With regard to the markets relevant to the machine vision sector, especially the automotive and manufacturing industries, emergent new technologies could render the machine vision sector and thus the market for machine vision products obsolete or superfluous.

Stemmer goes on to say that diversifying across sectors is one way to mitigate this risk.

While it’s great to see diversification through acquisition, the growth slowdown problem may be broader than just the German market. Stemmer’s latest annual report also cites “the cooling of the international markets in recent months, particularly in the electronics and automotive industries.” There’s also some internal turmoil at Stemmer that could be cause for concern.

Leadership Changes

After taking Stemmer Imaging public in February 2018, the CEO and Chairman of the Board, Christof Zollitsch, asked to terminate his contract prematurely in early 2019. Then, at the end of November 2019, the CFO resigned “to pursue a new professional opportunity.” Speculating as to why the company’s main man decided to jump ship seems pointless because we’ll probably never know. Nothing in the company’s announcement of these departures hinted at any animosities around the departures, and Christof Zollitsch’s LinkedIn profile still shows him as a Managing Director at Stemmer. This coincides with the company’s statement that he will “remain available to Stemmer Imaging in an advisory capacity.” As for the CFO departing, it’s likely that the new CEO and ex-CFO didn’t see eye to eye on the future direction of the company and decided to part ways. It’s important that everyone is rowing in the same direction since all the companies they’re acquiring need to feel like their new family isn’t entirely dysfunctional.


Last year we entered the longest bull market in history. Even though investors can’t seem to get enough of artificial intelligence, the music will eventually stop, and the decline of computer vision growth in Germany is a good example of this. For tech investors, a coming recession is particularly concerning given the volatility inherent to tech stocks. When the markets finally tank, it will represent a buying opportunity for investors with dry powder.
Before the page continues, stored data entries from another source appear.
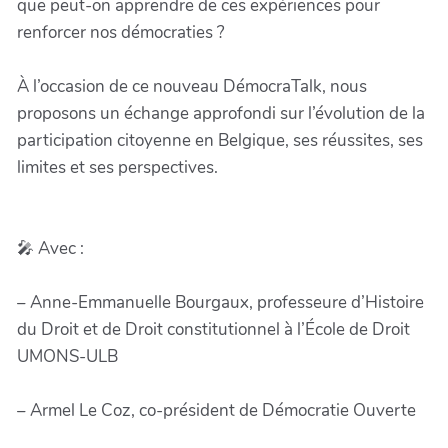
que peut-on apprendre de ces expériences pour
renforcer nos démocraties ?
À l’occasion de ce nouveau DémocraTalk, nous
proposons un échange approfondi sur l’évolution de la
participation citoyenne en Belgique, ses réussites, ses
limites et ses perspectives.
🎤 Avec :
– Anne-Emmanuelle Bourgaux, professeure d’Histoire
du Droit et de Droit constitutionnel à l’École de Droit
UMONS-ULB
– Armel Le Coz, co-président de Démocratie Ouverte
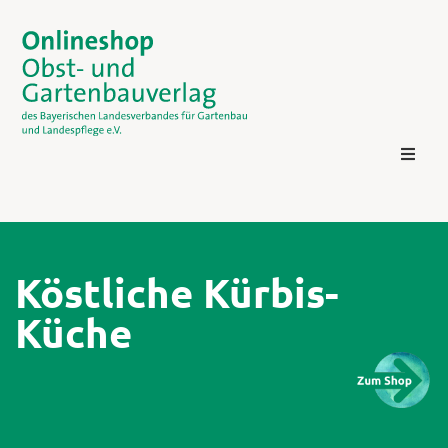
Köstliche Kürbis-
Küche
Kontakt
Login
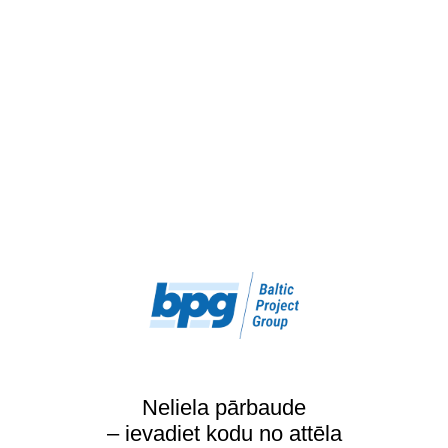
Neliela pārbaude
– ievadiet kodu no attēla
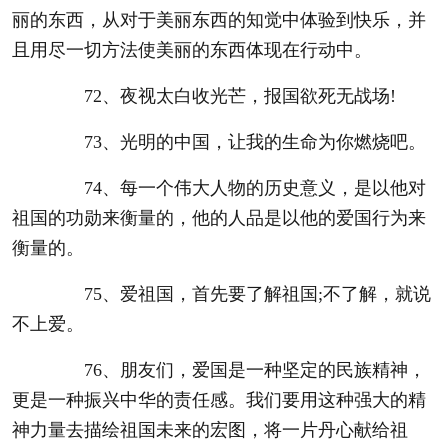
丽的东西，从对于美丽东西的知觉中体验到快乐，并
且用尽一切方法使美丽的东西体现在行动中。
72、夜视太白收光芒，报国欲死无战场!
73、光明的中国，让我的生命为你燃烧吧。
74、每一个伟大人物的历史意义，是以他对
祖国的功勋来衡量的，他的人品是以他的爱国行为来
衡量的。
75、爱祖国，首先要了解祖国;不了解，就说
不上爱。
76、朋友们，爱国是一种坚定的民族精神，
更是一种振兴中华的责任感。我们要用这种强大的精
神力量去描绘祖国未来的宏图，将一片丹心献给祖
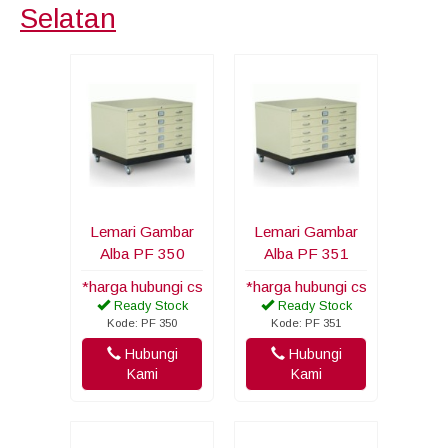
Selatan
Lemari Gambar
Lemari Gambar
Alba PF 350
Alba PF 351
*harga hubungi cs
*harga hubungi cs
Ready Stock
Ready Stock
Kode: PF 350
Kode: PF 351
Hubungi
Hubungi
Kami
Kami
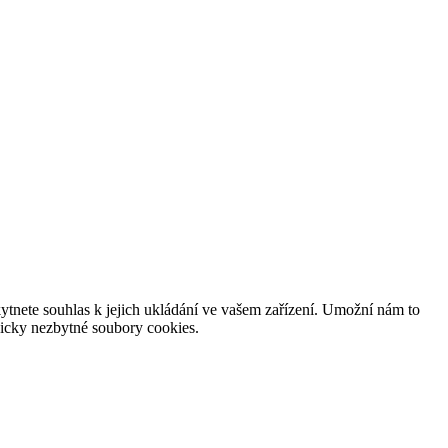
tnete souhlas k jejich ukládání ve vašem zařízení. Umožní nám to
hnicky nezbytné soubory cookies.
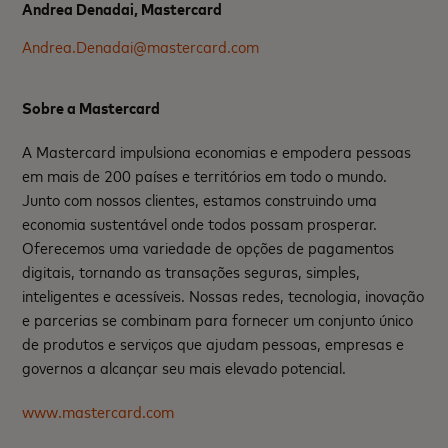
Andrea Denadai, Mastercard
Andrea.Denadai@mastercard.com
Sobre a Mastercard
A Mastercard impulsiona economias e empodera pessoas
em mais de 200 países e territórios em todo o mundo.
Junto com nossos clientes, estamos construindo uma
economia sustentável onde todos possam prosperar.
Oferecemos uma variedade de opções de pagamentos
digitais, tornando as transações seguras, simples,
inteligentes e acessíveis. Nossas redes, tecnologia, inovação
e parcerias se combinam para fornecer um conjunto único
de produtos e serviços que ajudam pessoas, empresas e
governos a alcançar seu mais elevado potencial.
www.mastercard.com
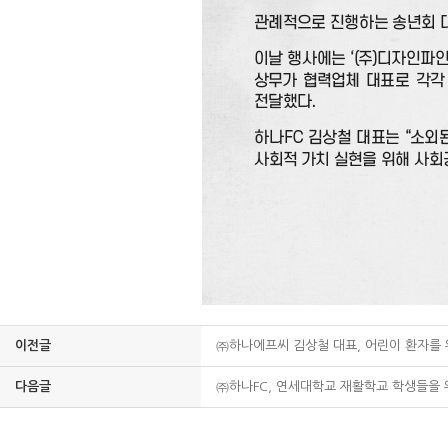
이전글
㈜하나에프씨 김상철 대표, 어린이 환자를 
다음글
㈜하나FC, 연세대학교 재활학교 학생들을 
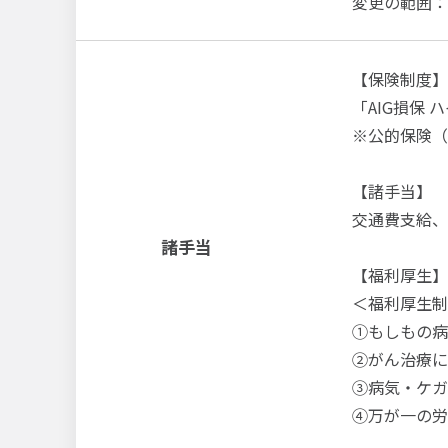
変更の範囲：
【保険制度】
「AIG損保
※公的保険（
【諸手当】
交通費支給、
諸手当
【福利厚生】
＜福利厚生制
①もしもの病
②がん治療に
③病気・ケガ
④万が一の労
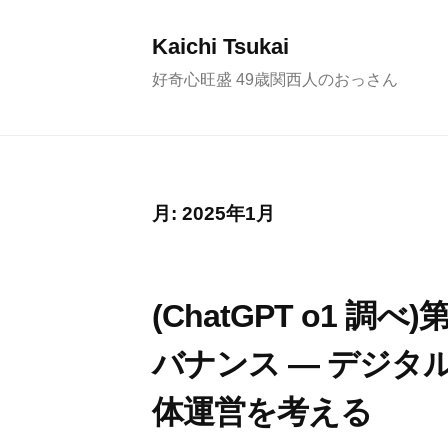
コ
ン
Kaichi Tsukai
テ
好奇心旺盛 49歳関西人のおっさん
ン
ツ
へ
ス
月:
2025年1月
キ
ッ
プ
(ChatGPT o1 調
バナンス — デジタ
体運営を考える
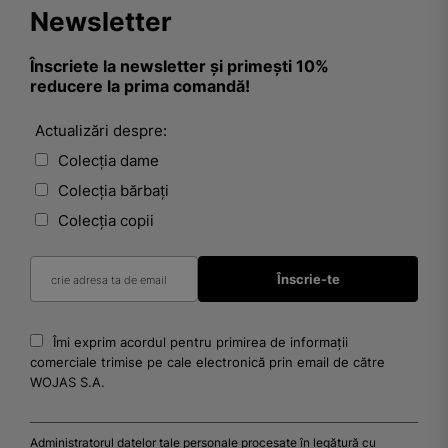
Newsletter
Înscriete la newsletter și primești 10%
reducere la prima comandă!
Actualizări despre:
Colecția dame
Colecția bărbați
Colecția copii
Îmi exprim acordul pentru primirea de informații
comerciale trimise pe cale electronică prin email de către
WOJAS S.A.
Administratorul datelor tale personale procesate în legătură cu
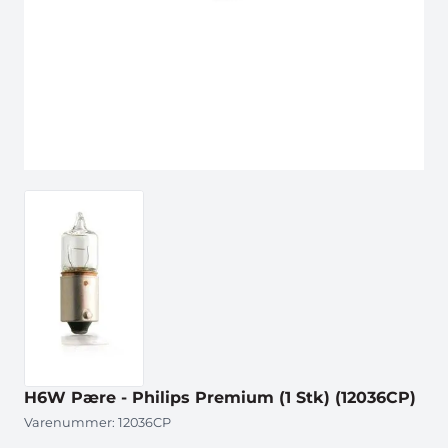
H6W Pære - Philips Premium (1 Stk) (12036CP)
Varenummer:
12036CP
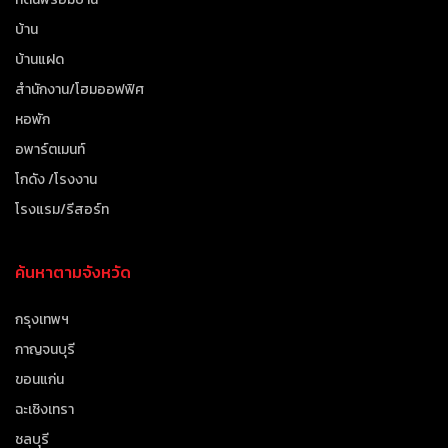
บ้าน
บ้านแฝด
สำนักงาน/โฮมออฟฟิศ
หอพัก
อพาร์ตเมนท์
โกดัง /โรงงาน
โรงแรม/รีสอร์ท
ค้นหาตามจังหวัด
กรุงเทพฯ
กาญจนบุรี
ขอนแก่น
ฉะเชิงเทรา
ชลบุรี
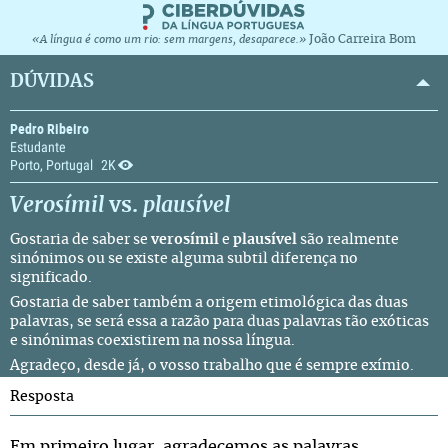
João Carreira Bom
«A língua é como um rio: sem margens, desaparece.»
DÚVIDAS
Pedro Ribeiro
Estudante
Porto, Portugal
2K
Verosímil
vs.
plausível
Gostaria de saber se
verosímil
e
plausível
são realmente
sinónimos ou se existe alguma subtil diferença no
significado.
Gostaria de saber também a origem etimológica das duas
palavras, se será essa a razão para duas palavras tão exóticas
e sinónimas coexistirem na nossa língua.
Agradeço, desde já, o vosso trabalho que é sempre exímio.
Resposta
Em primeiro lugar, agradecemos as palavras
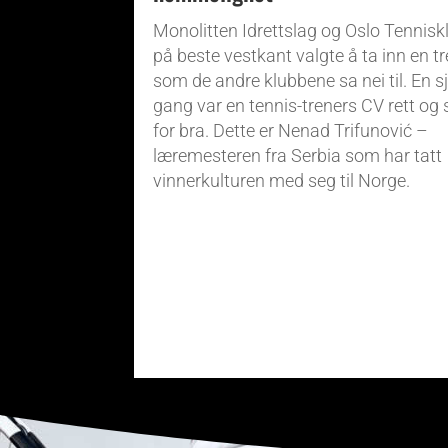
Monolitten Idrettslag og Oslo Tennisk
på beste vestkant valgte å ta inn en t
som de andre klubbene sa nei til. En s
gang var en tennis-treners CV rett og s
for bra. Dette er Nenad Trifunović –
læremesteren fra Serbia som har tatt
vinnerkulturen med seg til Norge.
If Stemmer can decrease their exposure to any single country or region and gain traction in markets like the United States and Asia, that exposure can help diversify away some of this geographic risk. Multinational companies are more resilient in times of stress and can offset currency risk by having revenue streams that reflect different currencies. In the same way, investors who buy shares of Stemmer Imaging on the German stock exchange will also enjoy some currency exposure as they’ll need to buy shares in euros. If the problems the company is facing are temporary as we’re led to believe, then now may be the time to start accumulating a position using dollar cost averaging.